Locate every line below that contains the string "absoluteArcSize" and copy each one in full.

### SOURCE RECORDS

• • • • • • •

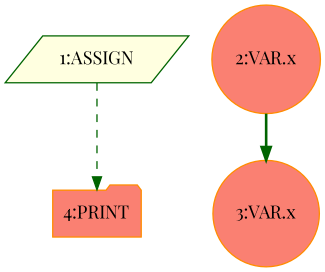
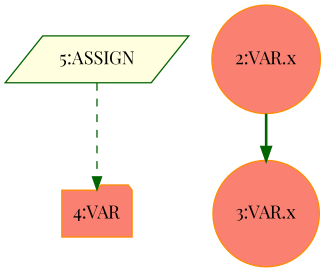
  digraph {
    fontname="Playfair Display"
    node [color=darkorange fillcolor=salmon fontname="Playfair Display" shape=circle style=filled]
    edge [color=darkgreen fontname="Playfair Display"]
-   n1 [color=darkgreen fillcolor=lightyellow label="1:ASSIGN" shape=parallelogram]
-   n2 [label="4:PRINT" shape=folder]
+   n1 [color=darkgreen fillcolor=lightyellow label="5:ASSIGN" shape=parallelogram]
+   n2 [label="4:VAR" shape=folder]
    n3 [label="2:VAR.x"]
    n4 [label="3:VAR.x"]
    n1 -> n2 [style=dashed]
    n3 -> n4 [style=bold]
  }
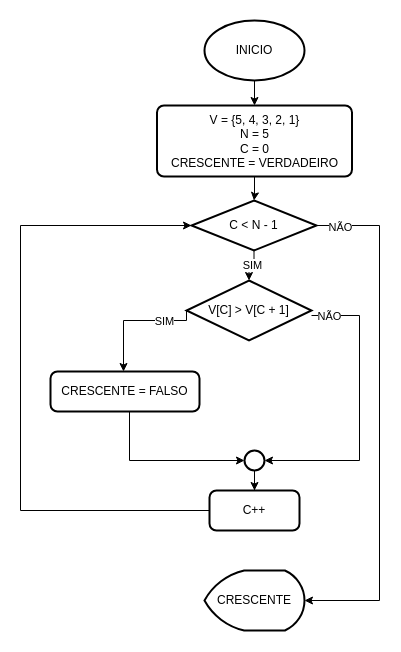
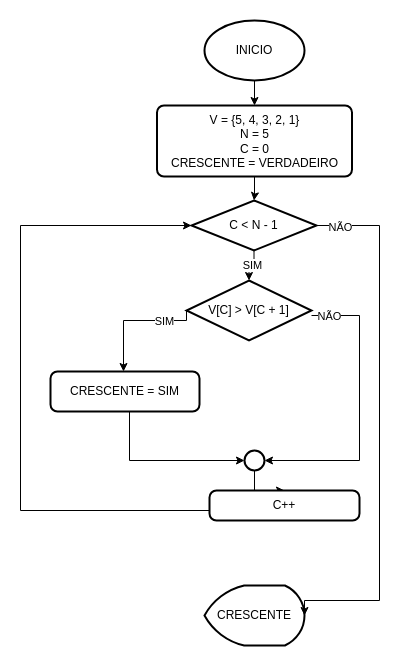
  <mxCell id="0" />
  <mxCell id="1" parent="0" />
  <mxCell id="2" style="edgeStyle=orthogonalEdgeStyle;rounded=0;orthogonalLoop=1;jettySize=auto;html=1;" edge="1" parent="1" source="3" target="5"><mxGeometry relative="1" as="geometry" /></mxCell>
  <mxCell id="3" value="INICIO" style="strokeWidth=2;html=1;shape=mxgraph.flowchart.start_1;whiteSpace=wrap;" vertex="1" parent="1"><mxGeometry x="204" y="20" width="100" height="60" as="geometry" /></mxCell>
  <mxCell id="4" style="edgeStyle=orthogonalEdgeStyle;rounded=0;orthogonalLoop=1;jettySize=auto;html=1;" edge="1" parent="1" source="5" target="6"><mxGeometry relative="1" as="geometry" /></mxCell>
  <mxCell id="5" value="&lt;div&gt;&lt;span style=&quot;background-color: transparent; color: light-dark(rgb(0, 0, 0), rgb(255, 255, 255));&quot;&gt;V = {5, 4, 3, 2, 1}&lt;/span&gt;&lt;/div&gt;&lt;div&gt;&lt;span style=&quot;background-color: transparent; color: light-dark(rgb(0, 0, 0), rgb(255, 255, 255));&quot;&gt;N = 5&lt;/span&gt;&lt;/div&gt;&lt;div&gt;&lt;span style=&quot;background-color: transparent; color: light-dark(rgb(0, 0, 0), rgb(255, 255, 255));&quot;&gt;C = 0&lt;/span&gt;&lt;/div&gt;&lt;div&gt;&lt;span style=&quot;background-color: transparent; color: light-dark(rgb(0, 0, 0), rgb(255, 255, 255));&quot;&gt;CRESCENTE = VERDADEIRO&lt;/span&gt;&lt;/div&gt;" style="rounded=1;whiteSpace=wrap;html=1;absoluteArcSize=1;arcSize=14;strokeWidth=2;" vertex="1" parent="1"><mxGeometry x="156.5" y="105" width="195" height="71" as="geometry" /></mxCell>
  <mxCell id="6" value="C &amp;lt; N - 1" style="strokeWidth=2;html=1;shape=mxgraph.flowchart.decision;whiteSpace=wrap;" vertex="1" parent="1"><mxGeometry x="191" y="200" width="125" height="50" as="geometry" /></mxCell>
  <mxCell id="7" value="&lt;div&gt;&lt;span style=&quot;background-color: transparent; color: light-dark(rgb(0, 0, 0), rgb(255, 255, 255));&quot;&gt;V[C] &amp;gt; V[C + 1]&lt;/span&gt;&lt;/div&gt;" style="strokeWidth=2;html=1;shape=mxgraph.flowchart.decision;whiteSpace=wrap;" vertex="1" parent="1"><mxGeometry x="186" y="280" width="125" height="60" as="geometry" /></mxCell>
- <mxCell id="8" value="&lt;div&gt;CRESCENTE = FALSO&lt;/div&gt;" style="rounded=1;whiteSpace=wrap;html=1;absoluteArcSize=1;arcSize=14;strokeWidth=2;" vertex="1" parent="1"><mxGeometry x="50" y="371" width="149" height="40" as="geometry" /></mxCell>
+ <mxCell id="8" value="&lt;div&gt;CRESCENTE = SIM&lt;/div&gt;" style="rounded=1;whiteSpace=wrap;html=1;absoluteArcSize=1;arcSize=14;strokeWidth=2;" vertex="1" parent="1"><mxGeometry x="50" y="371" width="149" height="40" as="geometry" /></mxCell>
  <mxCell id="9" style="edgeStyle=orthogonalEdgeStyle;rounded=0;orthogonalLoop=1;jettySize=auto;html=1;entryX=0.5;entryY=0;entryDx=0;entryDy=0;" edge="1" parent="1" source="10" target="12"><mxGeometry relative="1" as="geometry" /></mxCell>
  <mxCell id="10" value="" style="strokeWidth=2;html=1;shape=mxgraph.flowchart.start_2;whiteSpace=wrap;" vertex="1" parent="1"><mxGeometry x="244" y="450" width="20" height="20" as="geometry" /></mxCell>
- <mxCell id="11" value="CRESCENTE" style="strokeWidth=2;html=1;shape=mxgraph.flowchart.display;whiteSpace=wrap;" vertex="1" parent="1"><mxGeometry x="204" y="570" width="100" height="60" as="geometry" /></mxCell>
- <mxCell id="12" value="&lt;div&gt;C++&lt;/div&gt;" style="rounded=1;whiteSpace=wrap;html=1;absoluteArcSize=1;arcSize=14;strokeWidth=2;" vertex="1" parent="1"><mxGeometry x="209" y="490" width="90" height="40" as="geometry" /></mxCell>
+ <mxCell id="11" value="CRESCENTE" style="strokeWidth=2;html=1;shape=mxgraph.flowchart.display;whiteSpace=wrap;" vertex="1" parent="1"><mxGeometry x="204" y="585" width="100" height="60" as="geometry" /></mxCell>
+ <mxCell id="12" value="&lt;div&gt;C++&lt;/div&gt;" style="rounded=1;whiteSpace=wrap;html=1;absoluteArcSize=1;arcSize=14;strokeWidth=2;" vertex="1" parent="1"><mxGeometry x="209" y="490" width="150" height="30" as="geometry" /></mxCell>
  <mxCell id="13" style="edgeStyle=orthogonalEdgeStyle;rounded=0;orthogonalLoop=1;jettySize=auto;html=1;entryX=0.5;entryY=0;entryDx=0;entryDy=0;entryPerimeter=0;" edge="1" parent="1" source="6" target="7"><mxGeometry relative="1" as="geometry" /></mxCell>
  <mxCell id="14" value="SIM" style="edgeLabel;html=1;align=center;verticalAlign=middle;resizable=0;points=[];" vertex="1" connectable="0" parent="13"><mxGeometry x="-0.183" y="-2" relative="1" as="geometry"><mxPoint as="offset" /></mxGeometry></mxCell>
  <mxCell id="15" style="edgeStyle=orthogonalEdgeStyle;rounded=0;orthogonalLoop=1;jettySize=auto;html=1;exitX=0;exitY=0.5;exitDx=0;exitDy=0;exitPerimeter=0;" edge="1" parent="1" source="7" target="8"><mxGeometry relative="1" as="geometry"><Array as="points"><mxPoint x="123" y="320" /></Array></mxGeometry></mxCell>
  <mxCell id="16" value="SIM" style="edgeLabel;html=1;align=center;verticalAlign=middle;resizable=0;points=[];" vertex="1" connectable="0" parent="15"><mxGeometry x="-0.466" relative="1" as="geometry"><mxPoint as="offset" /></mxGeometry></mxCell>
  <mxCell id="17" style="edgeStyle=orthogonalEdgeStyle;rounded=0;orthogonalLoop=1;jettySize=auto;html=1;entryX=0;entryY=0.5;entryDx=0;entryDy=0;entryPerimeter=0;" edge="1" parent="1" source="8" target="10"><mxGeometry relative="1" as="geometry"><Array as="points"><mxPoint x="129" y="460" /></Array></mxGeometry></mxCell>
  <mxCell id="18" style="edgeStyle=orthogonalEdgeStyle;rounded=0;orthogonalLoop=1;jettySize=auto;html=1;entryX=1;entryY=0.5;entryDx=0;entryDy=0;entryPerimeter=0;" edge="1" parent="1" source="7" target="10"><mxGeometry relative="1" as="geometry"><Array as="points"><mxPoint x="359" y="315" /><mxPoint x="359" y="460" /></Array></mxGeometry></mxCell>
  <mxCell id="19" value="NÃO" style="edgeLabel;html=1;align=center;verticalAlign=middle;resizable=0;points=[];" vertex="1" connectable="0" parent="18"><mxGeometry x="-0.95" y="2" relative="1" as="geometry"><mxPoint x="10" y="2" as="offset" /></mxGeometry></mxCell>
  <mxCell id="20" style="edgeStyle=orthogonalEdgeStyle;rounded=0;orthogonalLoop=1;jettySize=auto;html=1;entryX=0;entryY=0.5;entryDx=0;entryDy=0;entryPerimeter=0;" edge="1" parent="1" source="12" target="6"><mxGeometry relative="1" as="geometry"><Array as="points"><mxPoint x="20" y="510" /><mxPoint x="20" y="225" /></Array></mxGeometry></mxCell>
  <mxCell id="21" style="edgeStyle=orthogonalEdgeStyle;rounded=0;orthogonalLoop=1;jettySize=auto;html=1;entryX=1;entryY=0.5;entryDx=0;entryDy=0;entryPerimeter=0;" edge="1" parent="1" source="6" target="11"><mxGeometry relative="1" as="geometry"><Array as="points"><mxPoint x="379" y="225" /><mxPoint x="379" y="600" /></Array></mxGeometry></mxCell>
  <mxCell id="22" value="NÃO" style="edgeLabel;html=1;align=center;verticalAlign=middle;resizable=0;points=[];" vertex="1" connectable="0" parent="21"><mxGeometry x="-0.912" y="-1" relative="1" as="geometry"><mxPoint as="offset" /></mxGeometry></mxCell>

• • • • • • •

### RESPONSE FOR THIS EXERCISE
  <mxCell id="5" value="&lt;div&gt;&lt;span style=&quot;background-color: transparent; color: light-dark(rgb(0, 0, 0), rgb(255, 255, 255));&quot;&gt;V = {5, 4, 3, 2, 1}&lt;/span&gt;&lt;/div&gt;&lt;div&gt;&lt;span style=&quot;background-color: transparent; color: light-dark(rgb(0, 0, 0), rgb(255, 255, 255));&quot;&gt;N = 5&lt;/span&gt;&lt;/div&gt;&lt;div&gt;&lt;span style=&quot;background-color: transparent; color: light-dark(rgb(0, 0, 0), rgb(255, 255, 255));&quot;&gt;C = 0&lt;/span&gt;&lt;/div&gt;&lt;div&gt;&lt;span style=&quot;background-color: transparent; color: light-dark(rgb(0, 0, 0), rgb(255, 255, 255));&quot;&gt;CRESCENTE = VERDADEIRO&lt;/span&gt;&lt;/div&gt;" style="rounded=1;whiteSpace=wrap;html=1;absoluteArcSize=1;arcSize=14;strokeWidth=2;" vertex="1" parent="1"><mxGeometry x="156.5" y="105" width="195" height="71" as="geometry" /></mxCell>
- <mxCell id="8" value="&lt;div&gt;CRESCENTE = FALSO&lt;/div&gt;" style="rounded=1;whiteSpace=wrap;html=1;absoluteArcSize=1;arcSize=14;strokeWidth=2;" vertex="1" parent="1"><mxGeometry x="50" y="371" width="149" height="40" as="geometry" /></mxCell>
+ <mxCell id="8" value="&lt;div&gt;CRESCENTE = SIM&lt;/div&gt;" style="rounded=1;whiteSpace=wrap;html=1;absoluteArcSize=1;arcSize=14;strokeWidth=2;" vertex="1" parent="1"><mxGeometry x="50" y="371" width="149" height="40" as="geometry" /></mxCell>
- <mxCell id="12" value="&lt;div&gt;C++&lt;/div&gt;" style="rounded=1;whiteSpace=wrap;html=1;absoluteArcSize=1;arcSize=14;strokeWidth=2;" vertex="1" parent="1"><mxGeometry x="209" y="490" width="90" height="40" as="geometry" /></mxCell>
+ <mxCell id="12" value="&lt;div&gt;C++&lt;/div&gt;" style="rounded=1;whiteSpace=wrap;html=1;absoluteArcSize=1;arcSize=14;strokeWidth=2;" vertex="1" parent="1"><mxGeometry x="209" y="490" width="150" height="30" as="geometry" /></mxCell>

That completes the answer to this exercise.